• _Task goal_
The material below must be restated exactly, line by line.

** Opening Excerpted records block **

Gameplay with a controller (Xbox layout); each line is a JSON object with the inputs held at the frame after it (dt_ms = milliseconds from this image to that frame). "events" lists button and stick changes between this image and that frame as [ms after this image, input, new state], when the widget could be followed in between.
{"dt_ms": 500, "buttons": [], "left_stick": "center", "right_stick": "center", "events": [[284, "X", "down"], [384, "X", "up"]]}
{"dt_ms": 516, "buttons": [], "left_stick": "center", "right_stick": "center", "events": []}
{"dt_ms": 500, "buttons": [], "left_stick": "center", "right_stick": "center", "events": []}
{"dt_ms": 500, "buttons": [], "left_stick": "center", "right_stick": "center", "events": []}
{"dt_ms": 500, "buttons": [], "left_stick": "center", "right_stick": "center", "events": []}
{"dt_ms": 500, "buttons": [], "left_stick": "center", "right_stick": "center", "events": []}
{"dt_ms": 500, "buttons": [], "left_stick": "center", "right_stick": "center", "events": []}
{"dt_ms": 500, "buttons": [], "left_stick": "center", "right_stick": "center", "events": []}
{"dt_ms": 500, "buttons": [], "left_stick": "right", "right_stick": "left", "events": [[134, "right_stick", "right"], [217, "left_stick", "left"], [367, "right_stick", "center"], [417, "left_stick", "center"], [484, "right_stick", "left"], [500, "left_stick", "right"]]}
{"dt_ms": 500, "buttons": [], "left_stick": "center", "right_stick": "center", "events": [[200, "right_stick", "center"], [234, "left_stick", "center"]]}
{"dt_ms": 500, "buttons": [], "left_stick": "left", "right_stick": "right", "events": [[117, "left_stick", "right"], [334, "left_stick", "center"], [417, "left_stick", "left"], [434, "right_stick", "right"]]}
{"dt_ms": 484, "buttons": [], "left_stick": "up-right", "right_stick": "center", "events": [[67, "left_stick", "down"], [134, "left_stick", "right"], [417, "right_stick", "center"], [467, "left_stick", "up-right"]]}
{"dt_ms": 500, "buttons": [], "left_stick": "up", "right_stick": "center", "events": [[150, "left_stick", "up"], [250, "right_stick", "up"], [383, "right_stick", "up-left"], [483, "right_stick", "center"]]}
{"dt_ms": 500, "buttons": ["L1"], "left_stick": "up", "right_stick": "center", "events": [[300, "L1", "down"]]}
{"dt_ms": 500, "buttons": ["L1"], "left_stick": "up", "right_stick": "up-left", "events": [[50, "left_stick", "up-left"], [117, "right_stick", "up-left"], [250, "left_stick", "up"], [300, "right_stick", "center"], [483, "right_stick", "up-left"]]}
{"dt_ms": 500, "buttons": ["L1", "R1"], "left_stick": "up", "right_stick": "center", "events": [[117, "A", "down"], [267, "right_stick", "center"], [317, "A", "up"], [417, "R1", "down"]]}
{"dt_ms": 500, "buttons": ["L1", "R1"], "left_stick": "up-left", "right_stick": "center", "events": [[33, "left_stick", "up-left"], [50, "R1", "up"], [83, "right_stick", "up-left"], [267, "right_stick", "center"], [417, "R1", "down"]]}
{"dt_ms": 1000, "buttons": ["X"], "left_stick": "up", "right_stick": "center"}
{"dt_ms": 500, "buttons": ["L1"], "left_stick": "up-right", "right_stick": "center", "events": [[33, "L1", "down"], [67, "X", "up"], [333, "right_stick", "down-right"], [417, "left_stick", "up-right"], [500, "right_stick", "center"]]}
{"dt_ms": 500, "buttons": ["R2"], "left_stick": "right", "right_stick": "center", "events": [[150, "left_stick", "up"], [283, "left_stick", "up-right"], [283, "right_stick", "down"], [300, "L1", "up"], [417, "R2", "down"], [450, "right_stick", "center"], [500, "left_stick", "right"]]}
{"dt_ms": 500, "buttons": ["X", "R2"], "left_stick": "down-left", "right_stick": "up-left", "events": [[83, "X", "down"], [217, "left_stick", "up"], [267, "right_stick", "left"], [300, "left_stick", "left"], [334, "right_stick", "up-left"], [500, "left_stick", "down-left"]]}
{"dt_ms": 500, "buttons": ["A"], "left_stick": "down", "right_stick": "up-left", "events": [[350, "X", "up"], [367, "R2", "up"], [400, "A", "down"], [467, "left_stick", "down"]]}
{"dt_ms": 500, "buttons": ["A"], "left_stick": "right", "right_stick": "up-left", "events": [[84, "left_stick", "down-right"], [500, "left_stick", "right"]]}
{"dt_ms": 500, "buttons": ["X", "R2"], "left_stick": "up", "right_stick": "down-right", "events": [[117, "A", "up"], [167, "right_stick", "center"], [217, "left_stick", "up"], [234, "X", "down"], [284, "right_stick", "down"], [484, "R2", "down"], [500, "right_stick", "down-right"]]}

** Closing Excerpted records block **

• _Your solution_
Gameplay with a controller (Xbox layout); each line is a JSON object with the inputs held at the frame after it (dt_ms = milliseconds from this image to that frame). "events" lists button and stick changes between this image and that frame as [ms after this image, input, new state], when the widget could be followed in between.
{"dt_ms": 500, "buttons": [], "left_stick": "center", "right_stick": "center", "events": [[284, "X", "down"], [384, "X", "up"]]}
{"dt_ms": 516, "buttons": [], "left_stick": "center", "right_stick": "center", "events": []}
{"dt_ms": 500, "buttons": [], "left_stick": "center", "right_stick": "center", "events": []}
{"dt_ms": 500, "buttons": [], "left_stick": "center", "right_stick": "center", "events": []}
{"dt_ms": 500, "buttons": [], "left_stick": "center", "right_stick": "center", "events": []}
{"dt_ms": 500, "buttons": [], "left_stick": "center", "right_stick": "center", "events": []}
{"dt_ms": 500, "buttons": [], "left_stick": "center", "right_stick": "center", "events": []}
{"dt_ms": 500, "buttons": [], "left_stick": "center", "right_stick": "center", "events": []}
{"dt_ms": 500, "buttons": [], "left_stick": "right", "right_stick": "left", "events": [[134, "right_stick", "right"], [217, "left_stick", "left"], [367, "right_stick", "center"], [417, "left_stick", "center"], [484, "right_stick", "left"], [500, "left_stick", "right"]]}
{"dt_ms": 500, "buttons": [], "left_stick": "center", "right_stick": "center", "events": [[200, "right_stick", "center"], [234, "left_stick", "center"]]}
{"dt_ms": 500, "buttons": [], "left_stick": "left", "right_stick": "right", "events": [[117, "left_stick", "right"], [334, "left_stick", "center"], [417, "left_stick", "left"], [434, "right_stick", "right"]]}
{"dt_ms": 484, "buttons": [], "left_stick": "up-right", "right_stick": "center", "events": [[67, "left_stick", "down"], [134, "left_stick", "right"], [417, "right_stick", "center"], [467, "left_stick", "up-right"]]}
{"dt_ms": 500, "buttons": [], "left_stick": "up", "right_stick": "center", "events": [[150, "left_stick", "up"], [250, "right_stick", "up"], [383, "right_stick", "up-left"], [483, "right_stick", "center"]]}
{"dt_ms": 500, "buttons": ["L1"], "left_stick": "up", "right_stick": "center", "events": [[300, "L1", "down"]]}
{"dt_ms": 500, "buttons": ["L1"], "left_stick": "up", "right_stick": "up-left", "events": [[50, "left_stick", "up-left"], [117, "right_stick", "up-left"], [250, "left_stick", "up"], [300, "right_stick", "center"], [483, "right_stick", "up-left"]]}
{"dt_ms": 500, "buttons": ["L1", "R1"], "left_stick": "up", "right_stick": "center", "events": [[117, "A", "down"], [267, "right_stick", "center"], [317, "A", "up"], [417, "R1", "down"]]}
{"dt_ms": 500, "buttons": ["L1", "R1"], "left_stick": "up-left", "right_stick": "center", "events": [[33, "left_stick", "up-left"], [50, "R1", "up"], [83, "right_stick", "up-left"], [267, "right_stick", "center"], [417, "R1", "down"]]}
{"dt_ms": 1000, "buttons": ["X"], "left_stick": "up", "right_stick": "center"}
{"dt_ms": 500, "buttons": ["L1"], "left_stick": "up-right", "right_stick": "center", "events": [[33, "L1", "down"], [67, "X", "up"], [333, "right_stick", "down-right"], [417, "left_stick", "up-right"], [500, "right_stick", "center"]]}
{"dt_ms": 500, "buttons": ["R2"], "left_stick": "right", "right_stick": "center", "events": [[150, "left_stick", "up"], [283, "left_stick", "up-right"], [283, "right_stick", "down"], [300, "L1", "up"], [417, "R2", "down"], [450, "right_stick", "center"], [500, "left_stick", "right"]]}
{"dt_ms": 500, "buttons": ["X", "R2"], "left_stick": "down-left", "right_stick": "up-left", "events": [[83, "X", "down"], [217, "left_stick", "up"], [267, "right_stick", "left"], [300, "left_stick", "left"], [334, "right_stick", "up-left"], [500, "left_stick", "down-left"]]}
{"dt_ms": 500, "buttons": ["A"], "left_stick": "down", "right_stick": "up-left", "events": [[350, "X", "up"], [367, "R2", "up"], [400, "A", "down"], [467, "left_stick", "down"]]}
{"dt_ms": 500, "buttons": ["A"], "left_stick": "right", "right_stick": "up-left", "events": [[84, "left_stick", "down-right"], [500, "left_stick", "right"]]}
{"dt_ms": 500, "buttons": ["X", "R2"], "left_stick": "up", "right_stick": "down-right", "events": [[117, "A", "up"], [167, "right_stick", "center"], [217, "left_stick", "up"], [234, "X", "down"], [284, "right_stick", "down"], [484, "R2", "down"], [500, "right_stick", "down-right"]]}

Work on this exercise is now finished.